──────── Input for this task
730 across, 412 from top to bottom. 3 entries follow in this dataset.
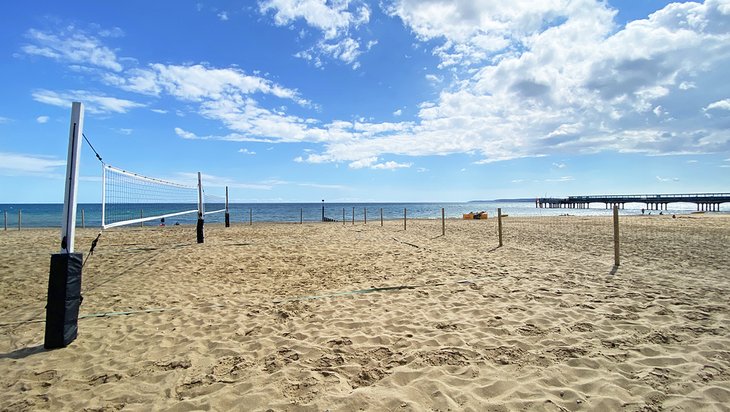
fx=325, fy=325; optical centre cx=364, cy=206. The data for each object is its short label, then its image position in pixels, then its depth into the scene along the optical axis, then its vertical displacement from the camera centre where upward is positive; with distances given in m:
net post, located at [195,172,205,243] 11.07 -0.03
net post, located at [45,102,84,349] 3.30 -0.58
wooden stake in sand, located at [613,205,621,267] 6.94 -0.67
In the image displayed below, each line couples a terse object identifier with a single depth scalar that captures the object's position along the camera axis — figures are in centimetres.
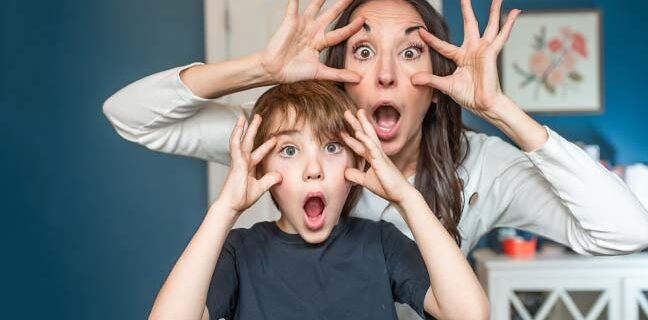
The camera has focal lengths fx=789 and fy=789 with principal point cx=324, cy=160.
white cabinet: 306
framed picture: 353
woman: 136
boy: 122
────────────────
(Exercise goal):
Copy out only the lines above from the one with "net post, located at [45,102,84,349]" to the one with "wooden stake in", inclusive, exactly as they stand.

(Written response):
net post, located at [45,102,84,349] 3.30 -0.58
wooden stake in sand, located at [613,205,621,267] 6.94 -0.67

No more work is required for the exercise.